India has launched NexCAR19 (actalycabtagene autoleucel), the country’s first home-grown CAR-T cell therapy developed in collaboration between IIT Bombay, Tata Memorial Centre and ImmunoACT. The approval marks a milestone in affordable advanced-therapy access for patients with relapsed or refractory B-cell malignancies.
Glimpse:
NexCAR19, targeting CD19-positive blood cancers (such as certain lymphomas and leukaemias), has shown strong early trial results in India and been launched at a fraction of the cost of comparable therapies globally. Developed within India and commercially approved in 2023, this therapy provides a new accessible option for patients facing limited alternatives.
India has achieved a landmark breakthrough in oncology with the launch of NexCAR19 (actalycabtagene autoleucel), the country’s first indigenously developed CAR-T cell therapy. This next-generation immunotherapy was created through a collaboration among IIT Bombay, Tata Memorial Centre and ImmunoACT, part of India’s drive to build local advanced-therapy capabilities.
CAR-T cell therapy involves harvesting a patient’s own T-cells, genetically engineering them to target specific cancer-cell antigens (in this case CD19), expanding them in the laboratory, then infusing them back into the patient to eliminate malignant cells. While this technology has been available in developed countries, costs often exceed US $400,000 per treatment. In contrast, NexCAR19 is priced at roughly US $50,000 (≈ ₹40 lakh) in India, making it far more accessible.

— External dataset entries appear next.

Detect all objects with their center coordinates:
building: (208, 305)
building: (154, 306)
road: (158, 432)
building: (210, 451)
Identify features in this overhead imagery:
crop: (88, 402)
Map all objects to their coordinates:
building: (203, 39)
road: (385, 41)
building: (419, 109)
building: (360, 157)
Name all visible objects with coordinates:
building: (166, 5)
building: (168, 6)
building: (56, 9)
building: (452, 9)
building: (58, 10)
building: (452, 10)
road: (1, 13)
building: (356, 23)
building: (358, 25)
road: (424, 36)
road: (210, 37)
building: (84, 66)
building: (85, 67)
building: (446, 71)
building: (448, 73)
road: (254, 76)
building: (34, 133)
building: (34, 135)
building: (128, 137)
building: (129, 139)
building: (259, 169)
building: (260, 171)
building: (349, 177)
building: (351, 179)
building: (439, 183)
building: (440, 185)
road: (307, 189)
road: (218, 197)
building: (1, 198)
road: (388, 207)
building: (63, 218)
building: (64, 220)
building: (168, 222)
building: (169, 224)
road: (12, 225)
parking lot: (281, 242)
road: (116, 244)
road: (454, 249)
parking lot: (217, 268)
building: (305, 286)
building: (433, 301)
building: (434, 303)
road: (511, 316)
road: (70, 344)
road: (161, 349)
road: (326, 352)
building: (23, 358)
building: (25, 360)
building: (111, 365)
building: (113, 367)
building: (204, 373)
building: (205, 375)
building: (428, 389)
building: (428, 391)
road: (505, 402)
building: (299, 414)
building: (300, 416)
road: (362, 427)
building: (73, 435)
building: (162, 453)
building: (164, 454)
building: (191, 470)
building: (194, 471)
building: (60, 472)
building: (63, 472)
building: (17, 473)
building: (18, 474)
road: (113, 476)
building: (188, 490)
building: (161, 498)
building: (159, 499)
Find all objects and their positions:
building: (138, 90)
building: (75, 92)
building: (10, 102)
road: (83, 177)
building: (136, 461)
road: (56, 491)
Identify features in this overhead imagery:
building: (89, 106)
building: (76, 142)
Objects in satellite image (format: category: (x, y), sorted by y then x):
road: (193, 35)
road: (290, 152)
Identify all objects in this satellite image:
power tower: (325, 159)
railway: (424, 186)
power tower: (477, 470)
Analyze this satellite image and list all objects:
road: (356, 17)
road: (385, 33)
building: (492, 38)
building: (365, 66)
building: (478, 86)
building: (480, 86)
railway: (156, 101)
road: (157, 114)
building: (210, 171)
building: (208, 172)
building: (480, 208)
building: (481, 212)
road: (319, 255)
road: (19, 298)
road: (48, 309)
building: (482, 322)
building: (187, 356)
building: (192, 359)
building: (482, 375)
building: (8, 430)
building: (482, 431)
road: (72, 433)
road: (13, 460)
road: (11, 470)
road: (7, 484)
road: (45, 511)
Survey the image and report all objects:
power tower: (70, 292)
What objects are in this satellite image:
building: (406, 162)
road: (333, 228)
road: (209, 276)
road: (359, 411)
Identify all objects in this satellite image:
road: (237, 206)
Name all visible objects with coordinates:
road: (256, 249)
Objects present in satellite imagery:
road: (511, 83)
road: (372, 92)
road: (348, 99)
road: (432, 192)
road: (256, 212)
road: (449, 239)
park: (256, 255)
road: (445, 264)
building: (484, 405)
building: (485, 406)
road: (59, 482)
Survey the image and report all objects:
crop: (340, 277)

Clinical trials in India underpin the therapy’s approval: among evaluable patients in two early-phase studies (n≈53), more than two-thirds achieved an objective response and about half attained complete remission. Severe side-effects such as major neurologic events or cytokine-release syndrome were far less frequent than global peers.
The launch event, attended by President Droupadi Murmu, emphasised the therapy’s alignment with national priorities under Make in India, affordable care and self-reliance in advanced biotherapeutics. The therapy will initially target patients with relapsed/refractory B-cell lymphomas and leukaemias and is expected to roll out in major cancer centres across India.
While development is laudable, experts caution that access, capacity-building, reimbursement and long-term follow-up remain critical to realising broad benefit. Manufacturing scale-up, training CAR-T teams in hospitals and ensuring safe delivery protocols will determine how widely this innovation reaches patients beyond metro centres.
“This therapy reflects what India can achieve when science, industry and the clinic come together a locally built CAR-T cell therapy that offers hope to many more cancer patients in our country.”